The Vanderkoois’ goal is to use the radio station as a tool for transmitting Kwong Bible teaching, and the programming is carefully scheduled to reach families during optimum times. Typical programs include broadcasts of the whole book of Acts as radio theater or telling the story of Jonah. The 6 a.m. broadcast is a morning devotional time for parents and children, with Scripture readings and Christian music, while the evening broadcasts are intended for families coming together after a day of work.

“They’re hard-working people,” Diane said. “They come back home some time just before sundown, so that’s when we start broadcasting. The men are usually just hanging out after they’ve washed up a bit and are waiting for dinner. The women are usually cooking. It’s time that they’re free to listen to the radio.”

The radio station has more than 3,000 mp3 titles in their library, including Kingdom of God discipleship programs and Old Testament history programs. It broadcasts in four languages, including Chad’s official languages of Arabic and French, plus Kwong and Fulani.

Making an Impact

What started as difficult and slow work 25 years ago is easier now, thanks to the radio station. The Kwong people are responding to the gospel message like never before as it’s being shared in a format they can easily receive and understand.

“[The radio station] has given more credibility to us and our ministry here among the Kwong people,” Diane said. “The gospel goes a lot more places among the Kwong. It gives encouragement to the church, the leaders and laypeople as well.”

FM 95.2’s programming provides good avenues for conversation as Mark and Diane continue to build relationships with the Kwong. It’s also provided opportunities for discipleship. For the past six years, Diane has been working with spiritually maturing Kwong women to produce more than 60 radio Bible classes. Although most of these women can’t read or write, Diane writes the scripts and then reads them out loud. The women then repeat Diane’s words into the recording equipment.

Diane also produces another program designed specifically for women that addresses issues such as parenting, nutrition and hygiene.

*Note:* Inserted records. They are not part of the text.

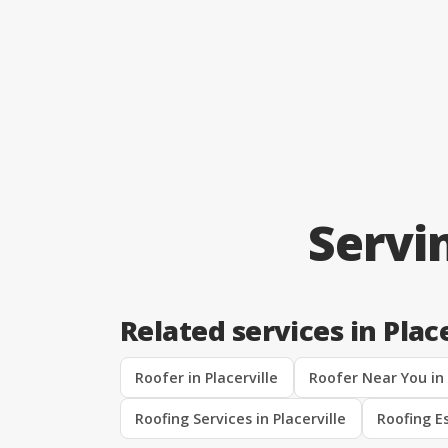
Servi
Related services in Place
Roofer in Placerville
Roofer Near You in 
Roofing Services in Placerville
Roofing Es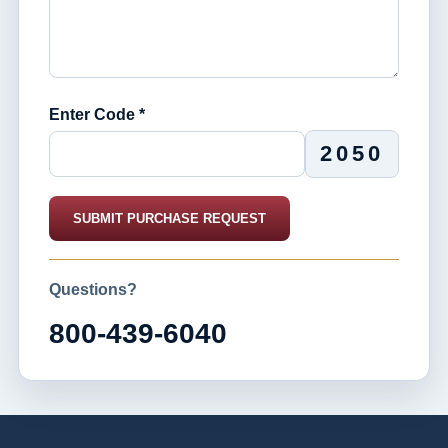
Enter Code *
2050
SUBMIT PURCHASE REQUEST
Questions?
800-439-6040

“You just pray for God to open the way for people to turn it on, to hear, to not be distracted, to listen to what’s going out,” Diane said. “The radio is a tool toward the end. It’s meant to help illiterate people come to a point of understanding the Word [so] they can grow and desire the Word more.”

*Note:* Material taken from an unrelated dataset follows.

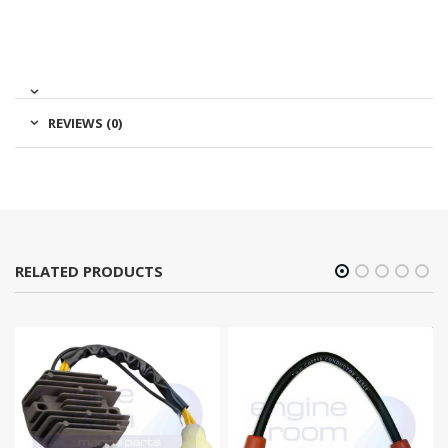
REVIEWS (0)
RELATED PRODUCTS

Visiting a few families around Chageen, it’s evident that the radio station has become a routine part of life. Groups of people gathered for dinnertime have their radios tuned to the evening broadcast. When technical problems with the transmitter kept FM 95.2 off the air for a month in late 2013, people noticed.

“They were really, really happy when we got back on the air again,” Mark said. “Someone from a faraway village even called to say the new transmitter wasn’t broadcasting clearly and asked it we could fix it. That was encouraging.”

Now in its eighth year of operation, Diane and Mark say there is ample opportunity to expand the radio ministry. They continue to work with Trans World Radio, SIL and other Christian organizations to acquire and create new content. Diane has used her ethnomusicology training to help Kwong musicians craft Kwong Christian music and plans to create more. There’s also a great need to expand the women’s programming to address preventative healthcare issues and other relevant topics. And there is an opportunity to create programs for the Gabri people, who live just six miles south of the studio and frequently marry into the Kwong tribe but don’t understand the Kwong language.

“We pray that God’s kingdom will be furthered among the Kwong through this,” Mark said. “We say, ‘Lord, keep this thing working as long as you want it to be.’ This radio station is a grace.”